Throughout history; man has struggled with developing better medicine, equipments and facilities to improve the treatment process. Ampoules are hermetically sealed glass containers that are used to store medicine aseptically. These containers have changed the industry by introducing a safe, aseptic and effective way of storing, transporting and using liquid and powder medications.
History of ampoules
The use of ampoule like containers to store liquids dates back hundreds of years. Early martyrs used to preserve blood of the dead martyrs in an ampoule like container as a way of preparing the dead for resurrection.
In France, a holy ampoule was used to preserve the anointing oil used in the coronation of French Monarch. This ritual began as early as 1131 and oil was passed through generations and this container kept it intact. By 1840, these ampoules were used to store chloroform applied as an anesthetic in most healthcare institutions.
In 1890, the first hermetically sealed glass module was developed by French pharmacist Stanislaus limousine. Limousine developed this technology in order to solve the rampant problem of inject-able solutions which deteriorated or became contaminated during transportation. This small glass bottle had a tapered neck – just like today – and was sealed with an open flame after filling.
Currently, there are many variations of an ampoule but the basic structure still remains the same. They are manufactured by cutting and shaping glass tubes using hot flame. These containers are either made of plastic of glass and carry chemicals or biological agents. The main constituents include inject-able solutions, air sensitive chemicals, hygroscopic materials, medicines (liquid and powder), and analytical materials.
Ampoule filling technologies
Ampoules are filled using modern and sophisticated machines that ensure safety and no contamination during the filling process. The machines are classified based on the type of materials that range from liquids, suspensions, powders and granules.

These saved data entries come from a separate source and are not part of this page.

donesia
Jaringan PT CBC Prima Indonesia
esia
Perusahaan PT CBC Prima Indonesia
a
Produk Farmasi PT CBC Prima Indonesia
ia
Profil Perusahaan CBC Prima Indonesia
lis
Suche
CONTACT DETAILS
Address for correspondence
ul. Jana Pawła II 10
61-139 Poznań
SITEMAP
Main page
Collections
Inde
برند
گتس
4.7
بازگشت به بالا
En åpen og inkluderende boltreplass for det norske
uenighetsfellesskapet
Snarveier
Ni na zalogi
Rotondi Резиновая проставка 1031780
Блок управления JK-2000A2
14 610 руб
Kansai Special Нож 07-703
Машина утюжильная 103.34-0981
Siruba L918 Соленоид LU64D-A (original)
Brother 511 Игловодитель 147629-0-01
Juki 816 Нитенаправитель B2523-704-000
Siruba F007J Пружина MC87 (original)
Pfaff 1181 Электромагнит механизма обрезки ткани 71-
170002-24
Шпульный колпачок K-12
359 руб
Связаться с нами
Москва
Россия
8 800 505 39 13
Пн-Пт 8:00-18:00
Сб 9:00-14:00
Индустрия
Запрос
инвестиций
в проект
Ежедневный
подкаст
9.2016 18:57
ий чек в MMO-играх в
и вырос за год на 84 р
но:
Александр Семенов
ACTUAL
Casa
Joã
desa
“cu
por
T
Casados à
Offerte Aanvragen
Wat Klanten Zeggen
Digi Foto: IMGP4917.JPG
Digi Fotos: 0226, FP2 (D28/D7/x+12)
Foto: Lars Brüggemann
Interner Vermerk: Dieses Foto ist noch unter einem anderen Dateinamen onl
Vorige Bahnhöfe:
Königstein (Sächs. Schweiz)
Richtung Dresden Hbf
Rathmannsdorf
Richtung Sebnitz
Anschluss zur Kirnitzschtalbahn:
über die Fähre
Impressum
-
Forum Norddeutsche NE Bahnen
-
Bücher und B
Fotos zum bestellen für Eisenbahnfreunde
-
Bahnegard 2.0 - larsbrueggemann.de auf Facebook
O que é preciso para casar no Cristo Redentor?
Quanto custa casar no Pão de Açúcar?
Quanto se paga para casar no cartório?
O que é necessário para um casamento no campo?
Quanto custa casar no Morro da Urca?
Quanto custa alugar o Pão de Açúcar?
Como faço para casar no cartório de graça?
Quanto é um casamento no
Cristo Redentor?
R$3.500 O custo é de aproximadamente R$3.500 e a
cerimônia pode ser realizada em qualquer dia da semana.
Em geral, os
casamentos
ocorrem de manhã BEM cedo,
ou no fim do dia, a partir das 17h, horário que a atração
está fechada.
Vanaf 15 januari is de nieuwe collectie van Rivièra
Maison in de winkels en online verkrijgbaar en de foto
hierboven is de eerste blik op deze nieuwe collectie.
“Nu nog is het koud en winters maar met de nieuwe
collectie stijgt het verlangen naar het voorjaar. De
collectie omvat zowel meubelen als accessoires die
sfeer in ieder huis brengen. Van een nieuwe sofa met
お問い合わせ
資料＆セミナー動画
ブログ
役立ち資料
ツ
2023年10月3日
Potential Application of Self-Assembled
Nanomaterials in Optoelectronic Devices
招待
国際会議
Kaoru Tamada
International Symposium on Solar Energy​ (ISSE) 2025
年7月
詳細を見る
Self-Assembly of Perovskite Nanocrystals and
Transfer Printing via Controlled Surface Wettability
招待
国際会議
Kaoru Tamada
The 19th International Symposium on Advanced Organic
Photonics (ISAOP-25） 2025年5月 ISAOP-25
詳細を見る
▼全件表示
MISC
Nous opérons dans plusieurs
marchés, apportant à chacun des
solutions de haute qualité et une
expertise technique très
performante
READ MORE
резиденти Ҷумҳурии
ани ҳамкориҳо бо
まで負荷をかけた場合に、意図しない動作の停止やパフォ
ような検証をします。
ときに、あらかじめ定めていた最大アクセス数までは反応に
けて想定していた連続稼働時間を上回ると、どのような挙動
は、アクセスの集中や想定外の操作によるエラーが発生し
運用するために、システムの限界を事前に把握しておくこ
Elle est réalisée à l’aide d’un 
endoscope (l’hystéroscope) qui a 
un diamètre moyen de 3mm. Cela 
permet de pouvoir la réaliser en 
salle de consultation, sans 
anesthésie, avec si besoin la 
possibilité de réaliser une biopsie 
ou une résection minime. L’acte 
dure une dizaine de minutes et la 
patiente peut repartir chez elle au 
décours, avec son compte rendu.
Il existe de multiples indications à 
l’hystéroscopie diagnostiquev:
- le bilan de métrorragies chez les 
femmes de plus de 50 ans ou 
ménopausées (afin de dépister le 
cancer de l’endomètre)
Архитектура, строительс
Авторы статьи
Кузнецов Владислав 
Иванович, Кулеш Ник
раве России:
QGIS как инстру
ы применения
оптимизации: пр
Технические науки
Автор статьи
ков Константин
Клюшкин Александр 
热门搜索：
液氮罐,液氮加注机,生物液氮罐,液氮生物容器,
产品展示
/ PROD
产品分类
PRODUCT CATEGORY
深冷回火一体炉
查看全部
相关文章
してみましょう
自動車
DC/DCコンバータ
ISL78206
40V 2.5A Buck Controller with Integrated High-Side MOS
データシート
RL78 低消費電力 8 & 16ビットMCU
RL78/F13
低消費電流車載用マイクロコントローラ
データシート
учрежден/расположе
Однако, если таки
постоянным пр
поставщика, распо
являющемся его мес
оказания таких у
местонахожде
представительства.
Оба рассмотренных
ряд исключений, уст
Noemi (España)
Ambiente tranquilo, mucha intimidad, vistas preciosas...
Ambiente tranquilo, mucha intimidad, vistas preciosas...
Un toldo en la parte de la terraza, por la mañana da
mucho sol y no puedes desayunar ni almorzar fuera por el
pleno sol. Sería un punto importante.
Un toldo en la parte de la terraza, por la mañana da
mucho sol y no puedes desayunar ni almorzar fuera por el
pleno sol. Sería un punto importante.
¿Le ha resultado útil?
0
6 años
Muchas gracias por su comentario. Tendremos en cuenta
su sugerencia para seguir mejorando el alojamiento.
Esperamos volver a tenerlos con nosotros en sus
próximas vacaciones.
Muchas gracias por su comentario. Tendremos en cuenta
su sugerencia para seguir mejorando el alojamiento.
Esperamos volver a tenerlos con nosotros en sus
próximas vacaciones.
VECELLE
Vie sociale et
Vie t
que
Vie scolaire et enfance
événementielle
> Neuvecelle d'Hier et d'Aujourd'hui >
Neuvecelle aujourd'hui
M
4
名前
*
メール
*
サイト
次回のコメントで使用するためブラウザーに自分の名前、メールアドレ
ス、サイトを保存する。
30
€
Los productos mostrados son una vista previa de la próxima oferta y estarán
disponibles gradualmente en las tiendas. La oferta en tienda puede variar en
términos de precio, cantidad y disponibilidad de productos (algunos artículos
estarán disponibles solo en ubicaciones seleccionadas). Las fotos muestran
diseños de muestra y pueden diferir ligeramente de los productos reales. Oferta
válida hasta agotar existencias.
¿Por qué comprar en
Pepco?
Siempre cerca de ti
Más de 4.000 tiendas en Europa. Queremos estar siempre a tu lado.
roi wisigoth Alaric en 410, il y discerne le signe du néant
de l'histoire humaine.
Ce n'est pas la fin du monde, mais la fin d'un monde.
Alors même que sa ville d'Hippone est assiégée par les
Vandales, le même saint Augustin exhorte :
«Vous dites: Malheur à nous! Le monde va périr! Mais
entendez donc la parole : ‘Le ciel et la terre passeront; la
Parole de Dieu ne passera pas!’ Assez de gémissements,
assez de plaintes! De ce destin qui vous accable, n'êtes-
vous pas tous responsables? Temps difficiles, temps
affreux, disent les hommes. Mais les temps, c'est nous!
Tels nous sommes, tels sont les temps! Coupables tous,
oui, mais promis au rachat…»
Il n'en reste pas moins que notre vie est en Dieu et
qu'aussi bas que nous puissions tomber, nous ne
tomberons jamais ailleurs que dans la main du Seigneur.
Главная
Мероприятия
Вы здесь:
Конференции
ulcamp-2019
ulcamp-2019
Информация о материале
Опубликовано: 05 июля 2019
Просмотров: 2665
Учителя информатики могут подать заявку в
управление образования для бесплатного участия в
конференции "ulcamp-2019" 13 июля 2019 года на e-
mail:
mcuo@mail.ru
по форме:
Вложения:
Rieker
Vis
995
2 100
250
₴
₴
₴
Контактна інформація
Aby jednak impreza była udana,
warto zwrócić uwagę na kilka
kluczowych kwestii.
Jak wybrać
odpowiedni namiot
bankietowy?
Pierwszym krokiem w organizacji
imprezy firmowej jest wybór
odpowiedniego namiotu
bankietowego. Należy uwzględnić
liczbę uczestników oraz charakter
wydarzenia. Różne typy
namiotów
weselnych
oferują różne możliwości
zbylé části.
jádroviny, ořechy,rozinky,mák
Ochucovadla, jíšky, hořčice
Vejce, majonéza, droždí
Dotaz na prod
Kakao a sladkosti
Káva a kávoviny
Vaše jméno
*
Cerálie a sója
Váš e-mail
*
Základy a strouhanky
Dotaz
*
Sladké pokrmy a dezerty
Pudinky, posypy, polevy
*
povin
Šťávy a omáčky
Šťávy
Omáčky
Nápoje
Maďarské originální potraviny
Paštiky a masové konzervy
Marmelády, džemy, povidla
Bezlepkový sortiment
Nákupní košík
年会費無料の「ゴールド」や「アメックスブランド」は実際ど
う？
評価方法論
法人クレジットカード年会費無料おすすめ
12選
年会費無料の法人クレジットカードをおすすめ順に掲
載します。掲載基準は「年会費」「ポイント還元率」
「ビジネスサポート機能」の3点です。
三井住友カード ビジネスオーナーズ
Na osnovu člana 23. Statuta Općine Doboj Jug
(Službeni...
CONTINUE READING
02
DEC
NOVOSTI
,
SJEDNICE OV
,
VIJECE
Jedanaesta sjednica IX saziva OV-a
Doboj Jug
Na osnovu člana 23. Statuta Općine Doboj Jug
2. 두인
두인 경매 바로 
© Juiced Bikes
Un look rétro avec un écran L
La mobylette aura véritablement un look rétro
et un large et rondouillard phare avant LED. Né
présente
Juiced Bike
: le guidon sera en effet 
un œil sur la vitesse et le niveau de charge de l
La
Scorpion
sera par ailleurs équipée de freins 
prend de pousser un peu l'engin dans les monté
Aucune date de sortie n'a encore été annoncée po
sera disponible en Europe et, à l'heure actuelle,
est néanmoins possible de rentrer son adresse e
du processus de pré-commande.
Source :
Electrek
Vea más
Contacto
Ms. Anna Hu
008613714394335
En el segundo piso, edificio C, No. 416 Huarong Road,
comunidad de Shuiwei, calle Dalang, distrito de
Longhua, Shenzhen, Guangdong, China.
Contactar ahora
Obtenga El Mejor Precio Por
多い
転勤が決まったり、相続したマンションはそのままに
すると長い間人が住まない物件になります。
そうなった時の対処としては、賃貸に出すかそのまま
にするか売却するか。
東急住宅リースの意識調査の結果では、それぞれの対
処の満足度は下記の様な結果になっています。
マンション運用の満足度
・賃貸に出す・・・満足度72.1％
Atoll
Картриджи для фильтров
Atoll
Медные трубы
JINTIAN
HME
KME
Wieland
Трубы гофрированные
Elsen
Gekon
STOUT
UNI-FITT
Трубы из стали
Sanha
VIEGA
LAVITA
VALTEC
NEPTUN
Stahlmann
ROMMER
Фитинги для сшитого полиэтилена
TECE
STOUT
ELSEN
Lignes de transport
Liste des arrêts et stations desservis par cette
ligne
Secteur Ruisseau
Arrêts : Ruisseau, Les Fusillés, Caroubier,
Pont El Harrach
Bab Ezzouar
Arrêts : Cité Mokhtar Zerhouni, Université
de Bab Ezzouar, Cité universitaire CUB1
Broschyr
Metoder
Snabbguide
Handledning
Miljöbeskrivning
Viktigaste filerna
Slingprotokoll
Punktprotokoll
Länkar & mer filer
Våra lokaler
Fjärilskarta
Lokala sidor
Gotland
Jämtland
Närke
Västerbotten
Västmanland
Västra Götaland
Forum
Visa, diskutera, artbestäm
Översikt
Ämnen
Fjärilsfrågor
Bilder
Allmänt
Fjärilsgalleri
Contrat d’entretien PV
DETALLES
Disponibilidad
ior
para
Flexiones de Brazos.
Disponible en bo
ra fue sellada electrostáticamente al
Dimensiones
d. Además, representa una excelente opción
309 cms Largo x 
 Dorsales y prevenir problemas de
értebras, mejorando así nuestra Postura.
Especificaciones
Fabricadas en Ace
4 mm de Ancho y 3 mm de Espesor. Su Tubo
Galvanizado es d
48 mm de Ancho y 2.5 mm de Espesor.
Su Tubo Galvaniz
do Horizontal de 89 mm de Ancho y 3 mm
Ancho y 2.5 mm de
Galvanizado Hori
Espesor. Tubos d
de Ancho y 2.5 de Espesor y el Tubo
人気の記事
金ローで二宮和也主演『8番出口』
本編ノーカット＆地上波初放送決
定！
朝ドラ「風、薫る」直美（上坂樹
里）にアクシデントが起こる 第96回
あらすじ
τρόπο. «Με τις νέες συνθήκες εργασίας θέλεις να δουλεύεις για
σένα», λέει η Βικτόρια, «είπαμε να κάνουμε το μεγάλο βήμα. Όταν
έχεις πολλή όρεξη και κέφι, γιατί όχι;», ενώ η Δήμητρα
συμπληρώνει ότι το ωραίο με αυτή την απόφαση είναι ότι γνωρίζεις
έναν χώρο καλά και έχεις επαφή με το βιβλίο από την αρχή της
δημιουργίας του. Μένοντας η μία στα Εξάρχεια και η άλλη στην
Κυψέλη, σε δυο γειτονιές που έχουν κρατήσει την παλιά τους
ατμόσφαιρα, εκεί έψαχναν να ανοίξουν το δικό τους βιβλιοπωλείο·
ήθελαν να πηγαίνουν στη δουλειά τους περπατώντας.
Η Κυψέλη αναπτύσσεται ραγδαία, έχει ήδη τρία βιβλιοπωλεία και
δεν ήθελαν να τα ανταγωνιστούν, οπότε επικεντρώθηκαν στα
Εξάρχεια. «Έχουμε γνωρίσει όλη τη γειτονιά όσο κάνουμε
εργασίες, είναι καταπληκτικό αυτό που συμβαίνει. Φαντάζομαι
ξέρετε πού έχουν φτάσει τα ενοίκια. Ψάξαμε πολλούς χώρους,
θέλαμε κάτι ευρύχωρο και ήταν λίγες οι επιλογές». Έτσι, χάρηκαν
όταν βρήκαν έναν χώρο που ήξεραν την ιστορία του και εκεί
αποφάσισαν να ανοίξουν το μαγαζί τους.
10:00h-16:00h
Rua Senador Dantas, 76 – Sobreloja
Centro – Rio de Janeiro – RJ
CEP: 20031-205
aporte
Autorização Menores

Liquid filling machines clean ampoules fill and seal them. These machines utilize various technologies to increase safety, aseptic conditions, quality and speed. Advanced features include: automatic ampoules handling and centering; cleaning, washing and sterilization using nitrogen gas; multiple head machines that perform filling of many bottles simultaneously and automatic control using programmable logic controllers to ensure precision. These machines are automatic and hence no human contamination. In addition, the equipment has labeling and sealing section to increase throughput.
Specialized machines are also used to micro dose powders onto these containers. They have a means of metering the filling powder which can be auger or a piston. This system draws a precise amount of powder or granules which is them delivered to the ampoules through a compressed air jets, mechanical or vibrating fillers or using a vacuum. The system also includes washing, sealing and labeling sections.
The open flame still remains the most common sealing method. To open the ampoule, a seal is snapped off causing the good break without glass shredding. Tip and pull sealing are the most common techniques.
In tip sealing, heat is uniformly applied around the neck on all sides to cause melting and formation of a bead. Tip seals are common in liquid filled ampoules.
Pull seal on the other hand are used for containers filled with powder since they require a large opening. The neck is heated with a burner until the glass softens. A mechanical device is then used to pull and twist the top.